DATA FOR THIS EXERCISE:

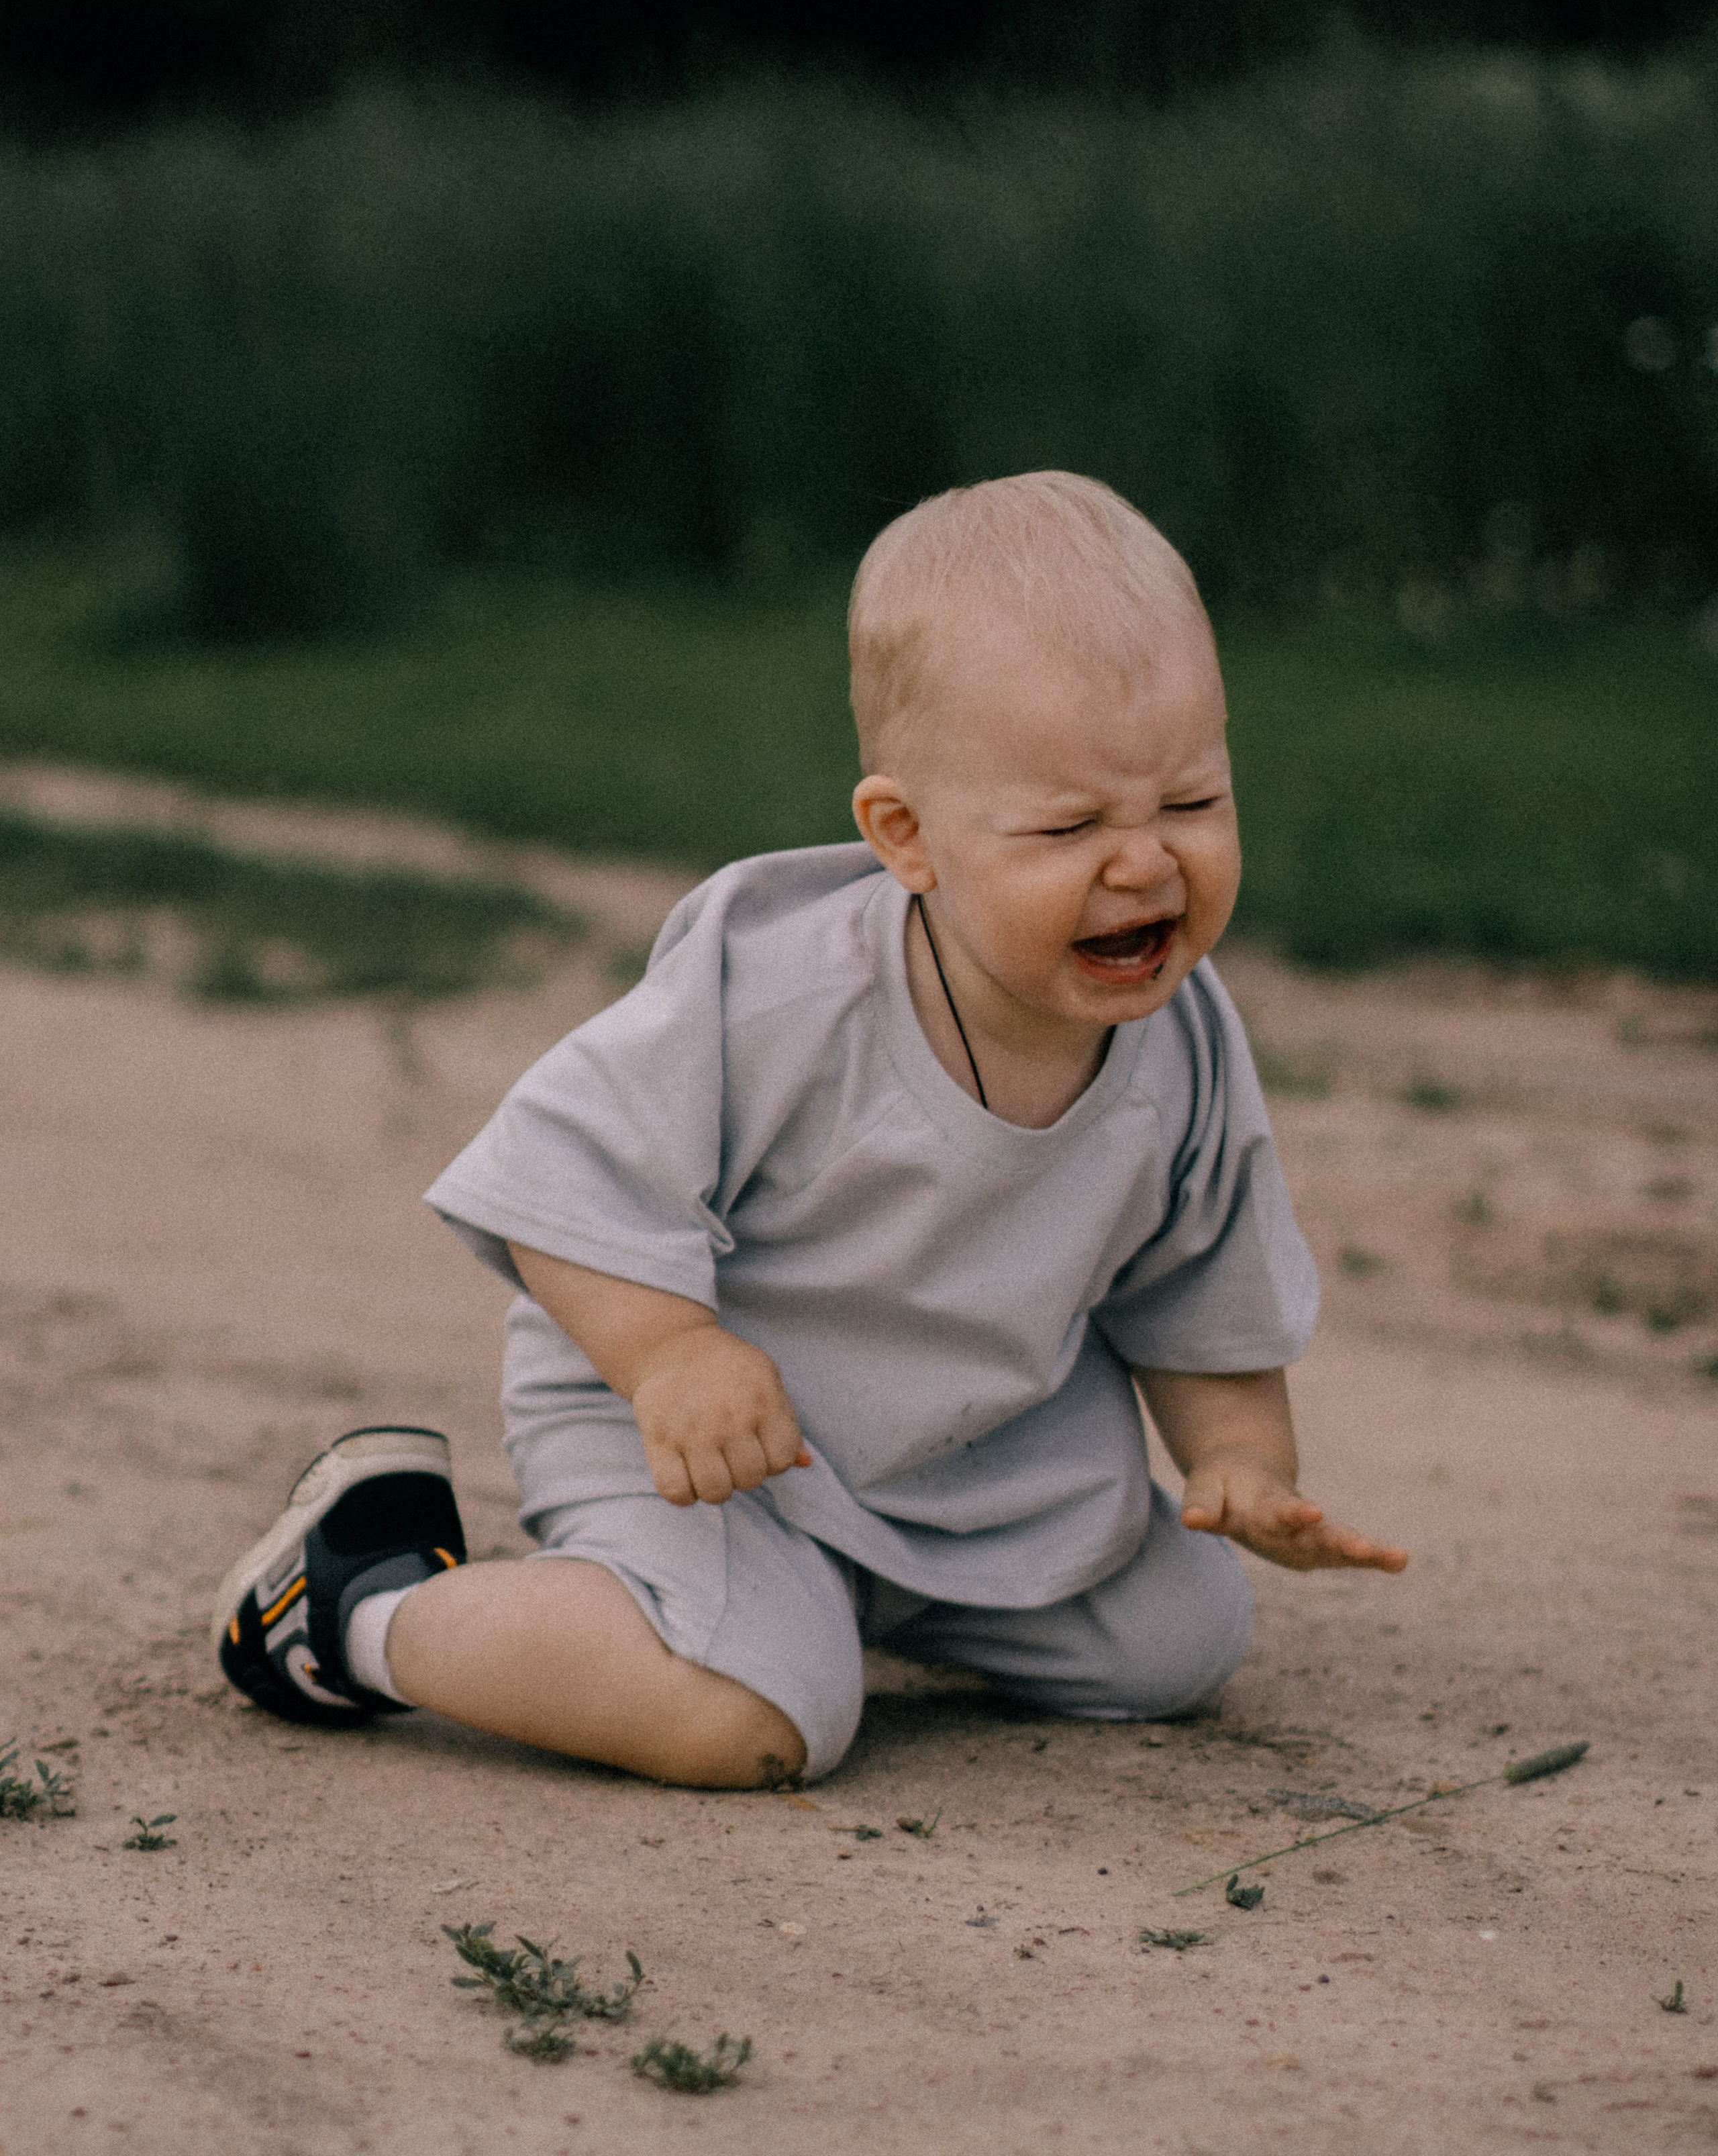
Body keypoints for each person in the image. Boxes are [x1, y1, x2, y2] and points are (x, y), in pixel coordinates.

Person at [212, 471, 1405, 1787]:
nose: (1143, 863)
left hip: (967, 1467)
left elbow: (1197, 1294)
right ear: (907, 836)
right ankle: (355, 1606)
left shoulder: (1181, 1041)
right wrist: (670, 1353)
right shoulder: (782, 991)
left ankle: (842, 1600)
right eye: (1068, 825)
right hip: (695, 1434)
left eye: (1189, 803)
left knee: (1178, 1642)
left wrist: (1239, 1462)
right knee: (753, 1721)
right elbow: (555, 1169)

--

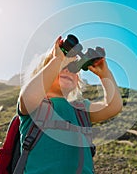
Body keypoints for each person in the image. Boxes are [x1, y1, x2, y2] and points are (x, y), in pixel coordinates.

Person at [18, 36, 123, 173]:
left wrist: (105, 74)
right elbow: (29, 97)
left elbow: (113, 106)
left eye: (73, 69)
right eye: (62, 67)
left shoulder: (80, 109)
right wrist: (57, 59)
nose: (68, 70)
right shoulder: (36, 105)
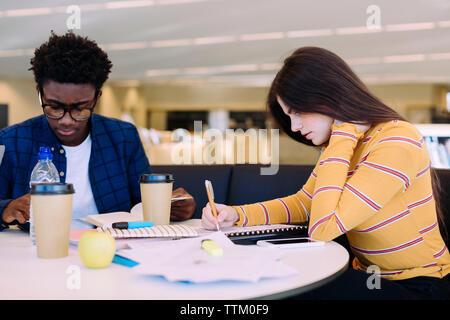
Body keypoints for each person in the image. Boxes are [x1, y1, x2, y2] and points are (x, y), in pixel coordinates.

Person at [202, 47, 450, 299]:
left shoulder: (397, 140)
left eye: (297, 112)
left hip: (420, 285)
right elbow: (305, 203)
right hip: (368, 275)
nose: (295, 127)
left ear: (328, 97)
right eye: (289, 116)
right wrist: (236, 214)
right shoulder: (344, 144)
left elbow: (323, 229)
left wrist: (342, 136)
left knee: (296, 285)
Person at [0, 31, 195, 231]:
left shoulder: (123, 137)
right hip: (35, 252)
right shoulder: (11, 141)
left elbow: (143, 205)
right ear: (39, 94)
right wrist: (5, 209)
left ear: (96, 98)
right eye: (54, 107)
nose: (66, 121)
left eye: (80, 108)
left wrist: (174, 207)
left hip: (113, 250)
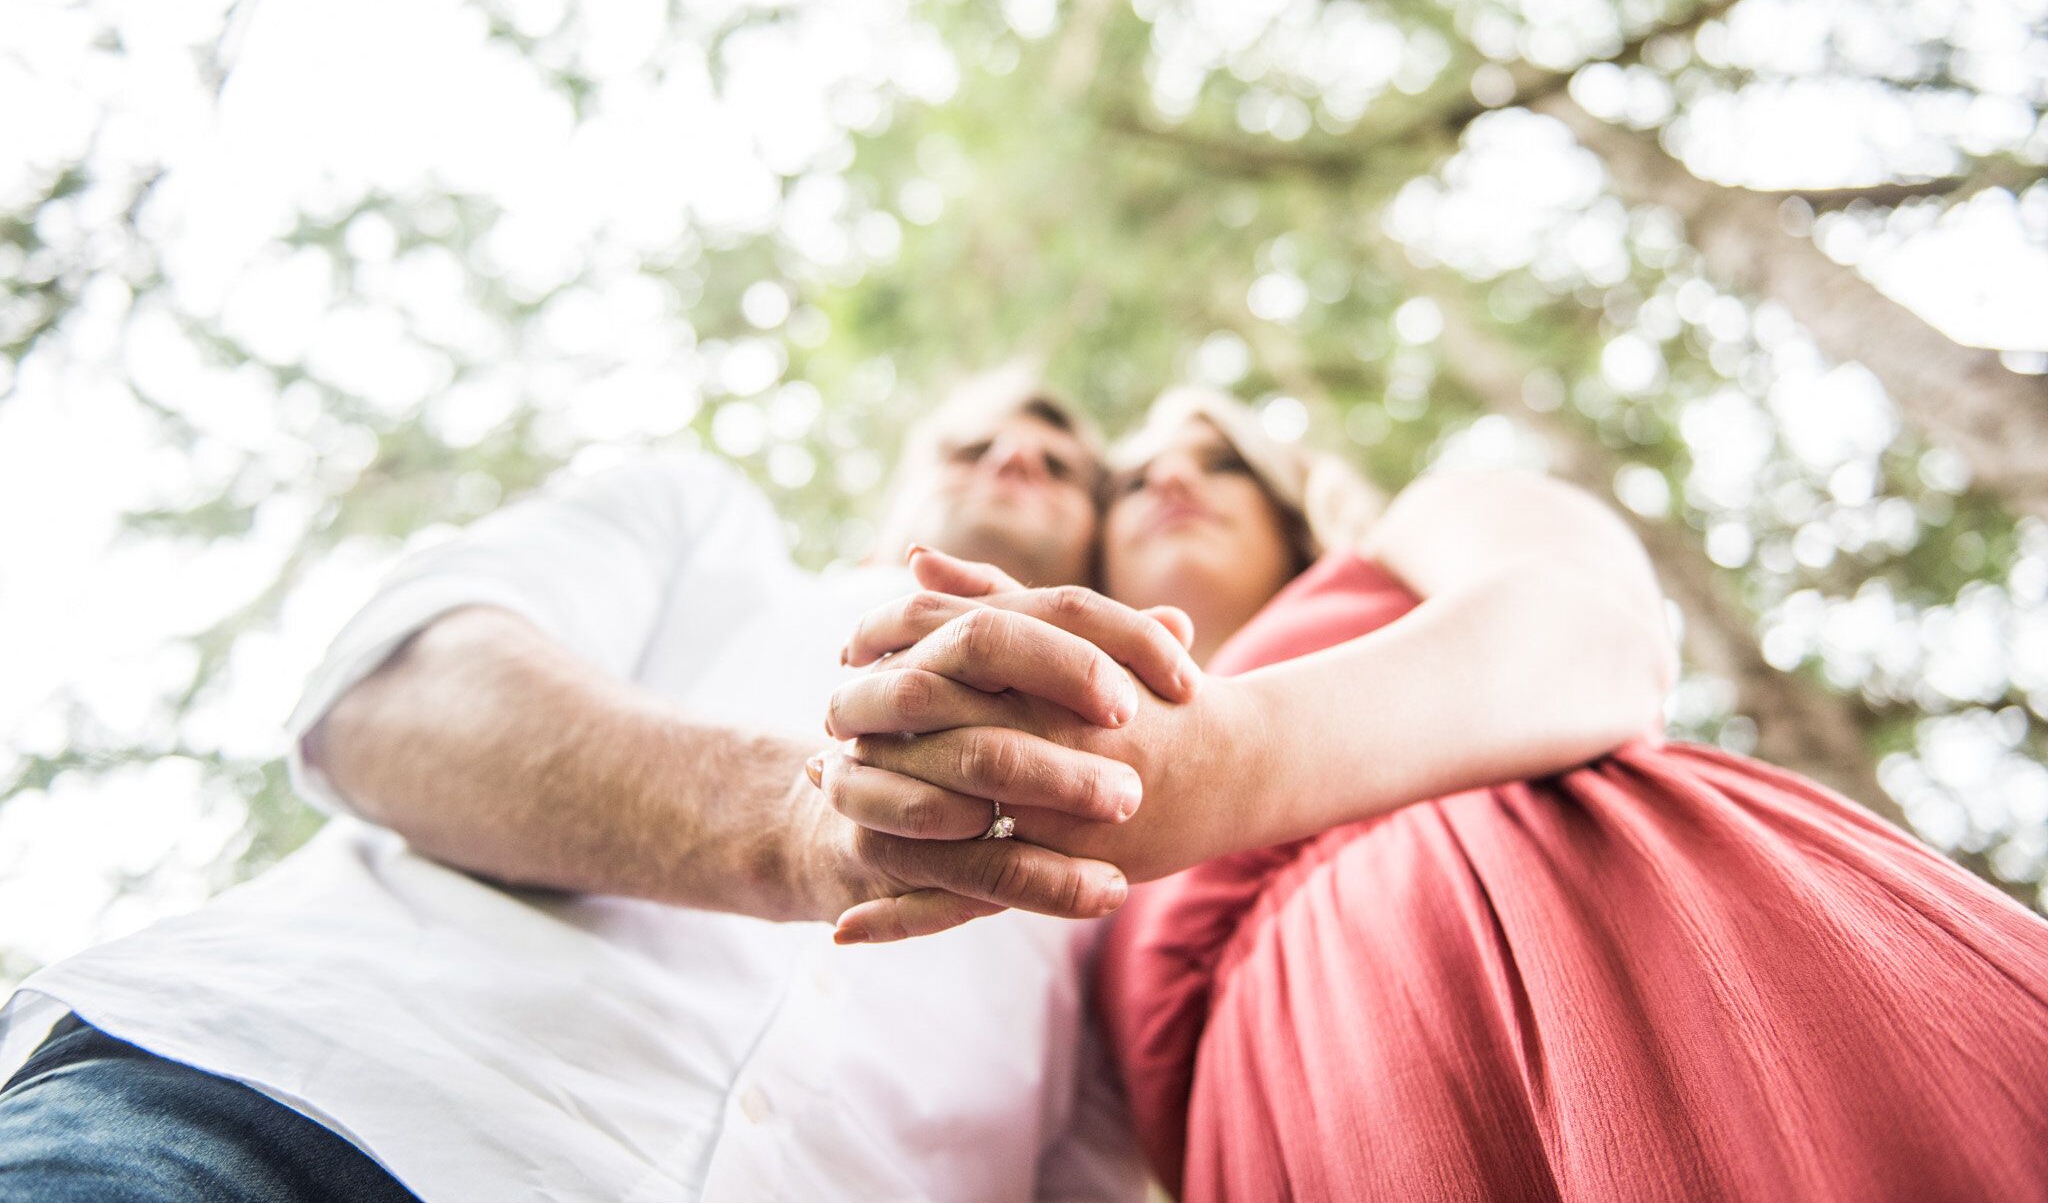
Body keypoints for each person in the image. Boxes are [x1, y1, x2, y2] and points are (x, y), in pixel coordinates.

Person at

TASK: Restate word for word the entries above from the line with "right shoulder: (782, 991)" through the line with "right elbow: (555, 1169)", inclusive, leaving out everything else.

EXERCISE RESPONSE:
right shoulder: (782, 991)
left ankle: (842, 1600)
right eye: (1068, 825)
right hip: (695, 1434)
left eye: (1189, 803)
left knee: (1178, 1642)
left wrist: (1239, 1462)
right knee: (753, 1721)
right elbow: (555, 1169)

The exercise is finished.